Se você perguntar numa fila de supermercado quem é Kéfera Buchmann, ninguém vai saber.
Há 30 anos atrás, você não precisava perguntar quem é Xuxa. As donas de casa já estariam praguejando antes de qualquer pergunta, entre pepinos e repolhos, contra a modelo de short curtinho e pernas longas considerada meio depravação para as crianças fissuradas diante de nove em cada 10 aparelhos de TV ligados.
Pois Kéfera é uma espécie de rainha das baixinhas da era da internet, com prestígio, paixão e fidelidade correspondentes entre pré-adolescentes.
Tem mais de 7,6 milhões de seguidores no canal individual brasileiro mais visto do Youtube (13 milhões contando Instagram e Twitter) e está há mais de 20 semanas no topo de todas as listas de livros mais vendidos com sua história de patinha feia que não conseguia namorado.
E as mães dessa nova era acham graça do seu jeito desbocado e sem frescura de falar de paquera e sexualidade com suas filhas.
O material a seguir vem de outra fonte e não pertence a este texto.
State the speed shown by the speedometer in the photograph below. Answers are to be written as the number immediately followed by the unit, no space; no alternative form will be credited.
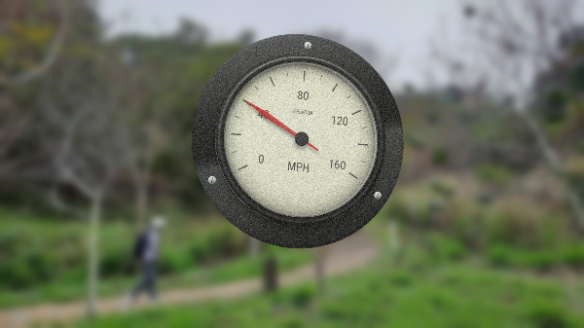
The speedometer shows 40mph
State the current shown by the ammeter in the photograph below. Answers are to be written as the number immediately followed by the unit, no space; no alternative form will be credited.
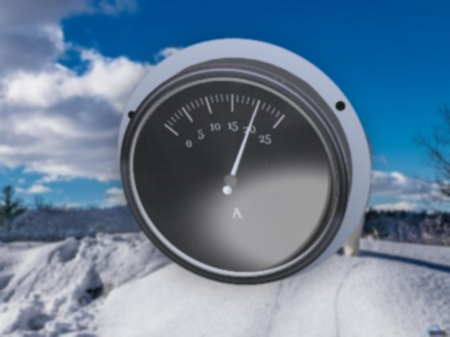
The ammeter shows 20A
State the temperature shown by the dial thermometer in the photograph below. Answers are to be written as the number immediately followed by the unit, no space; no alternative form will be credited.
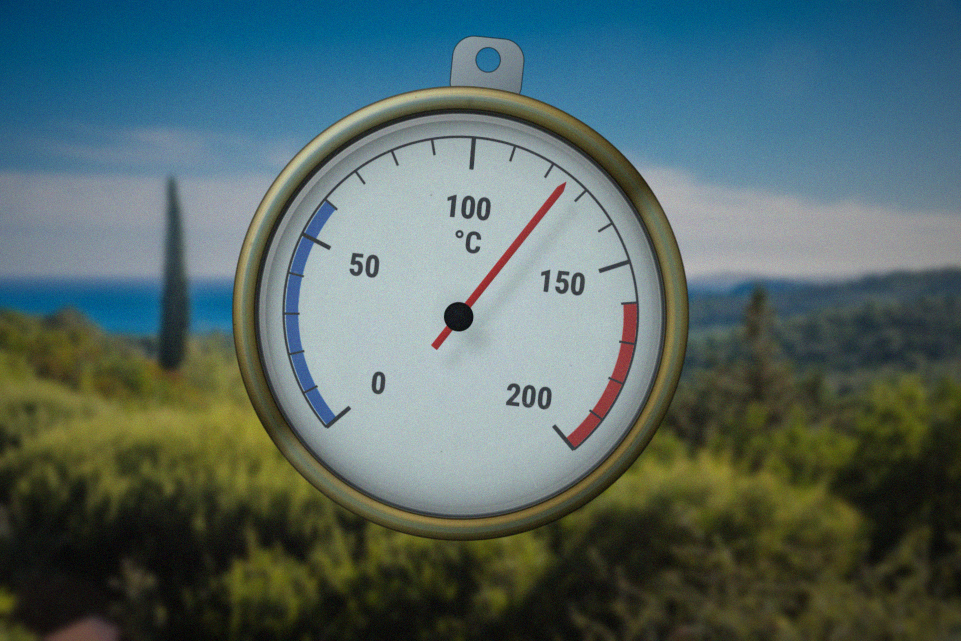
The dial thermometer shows 125°C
Tentar entendê-la é sondar o salto quântico no comportamento e nos meios de massificação que separa as duas, de um tempo em que havia um só canal para milhões de telespectadores a outro, em que cada telespectador tem milhões de canais à escolha.
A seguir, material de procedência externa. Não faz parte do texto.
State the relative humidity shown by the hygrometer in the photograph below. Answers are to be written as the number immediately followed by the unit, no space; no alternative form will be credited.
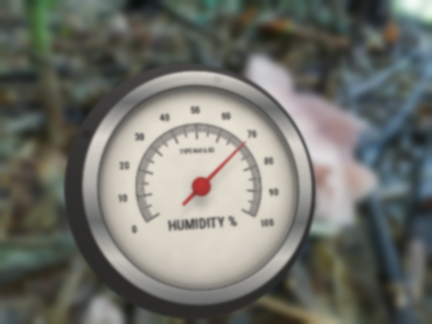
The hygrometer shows 70%
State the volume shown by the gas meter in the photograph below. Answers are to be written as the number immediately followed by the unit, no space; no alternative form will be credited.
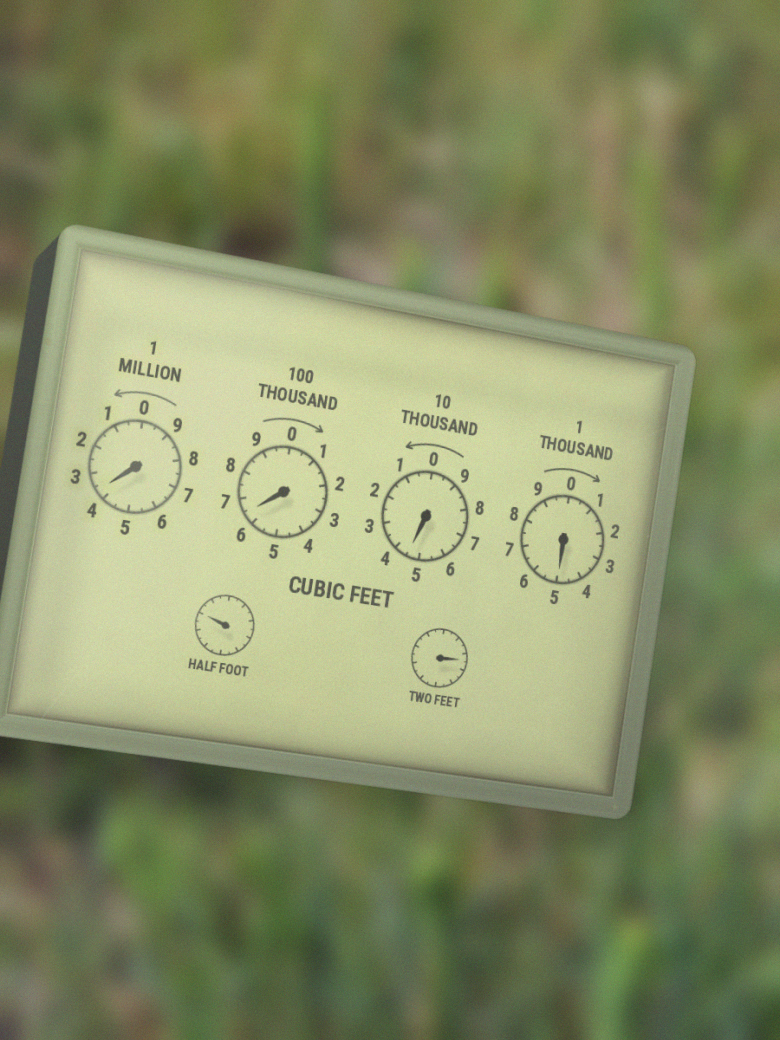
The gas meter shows 364500ft³
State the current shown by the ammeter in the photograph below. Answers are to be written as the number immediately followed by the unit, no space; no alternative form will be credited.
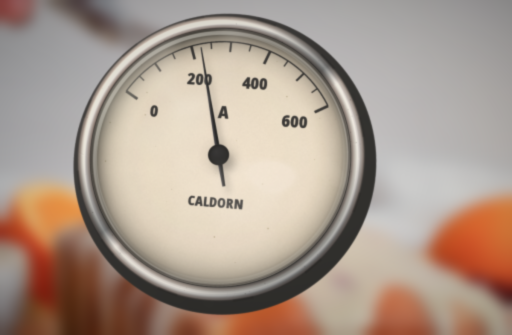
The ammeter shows 225A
Há muitas respostas que requerem o tratado de que não sou capaz, mas a principal é certamente a da diluição do poder, uma espécie de democratização do mito, característico da internet, que permite a qualquer indivíduo, com as ferramentas certas e baixo custo, transformar sua experiência em autoridade.
Nessa nova era, não cabe o nariz arrebitado de Xuxa, o seu distanciamento majestático de tiazinha moralista e rainha intocável que descia numa nave estelar sobre o palco para ser admirada à distância. Uma espécie de santidade assexuada cercada de baixinhos eunucos, como disse num artigo clássico Arnaldo Jabor.
A era de Kéfera é a da celebridade que tem gases e compartilha com suas seguidoras grandes e pequenos dilemas existenciais, como o de administrar um desarranjo intestinal no clímax do encontro romântico tão planejado com o paquera, como conta no livro.
Ela não está acima nem distante, não é tia nem irmandade sem sexo. Nem tem súditos.
Está ao lado, pode ser tocada na rua, uma pessoa comum conversando com pessoas comuns, que pode muito bem mandar o fã que pediu um autógrafo tomar naquele lugar. É hilário o quebra-pau com a depiladora que teve um chilique de fã tresloucada quando se viu diante da parte íntima objeto de tantas discussões no vídeo.
Mas que não se a tome como uma maluquete inconsequente.
Kéfera é uma atriz talentosa que atrai por conta da divertida interpretação das situações que descreve, de uma cumplicidade sincera e de uma ética desses tempos em que tudo é permitido, desde que haja honestidade de propósitos. Ela apareceu fazendo sucesso com um vídeo contra o inferno das vuvuzelas na Copa de 2010 e tem entre os mais vistos o de seis meses atrás em que detona a seu jeito a chatice das brigas nas redes sociais.
Se tem uma forma correta de conversar com seu filho ou sua filha sobre a primeira vez, deve ser como a que está no seu papo cabeça de 9:52 minutos e mais de 6,4 milhões de visualizações desde maio. Nem mãe terrorista, nem tiazinha doidinha ou amiga metida a liberal. Uma conversa honesta e responsável sobre a hora certa, cheia, como tudo nela, de humor.
É bom ver para não passar vergonha na fila do mercado quando lhe perguntarem pelo fenômeno.
Ramiro Batista diz
Procede, Adriana. Mas duvido que Kéfera dure 30 anos na lembrança. Nesse novo tempo de informação abundante, é tudo muito rapidamente descartado.
Adriana Gomes diz
Pois é Ramiro, agora sei quem é a Kéfera. Já passei vergonha, não numa fila, mas numa rodinha, ao não saber quem era Wesley Safadão. Não está dando tempo de acompanhar a tresloucada mudança do mundo. E olha que eu me esforço muito. Minha internet no cel funciona 24 h.
Mas para além da mudança vertiginosa, está a descartabilidade das coisas, “a modernidade líquida”, “o amor líquido” de Balm.
Daqui há trinta anos haverá uma geração pra se lembrar de Kéfera, como hoje há a geração ( chegando nos 40 anos), que se lembra da Xuxa, e ainda se diverte com suas musiquinhas e dancinhas?
Temo que tais gerações não terão lembranças próprias, afetivas. E torço pra estar errada.
PS. Minhas lembranças são da Tia Dulce, Clubinho.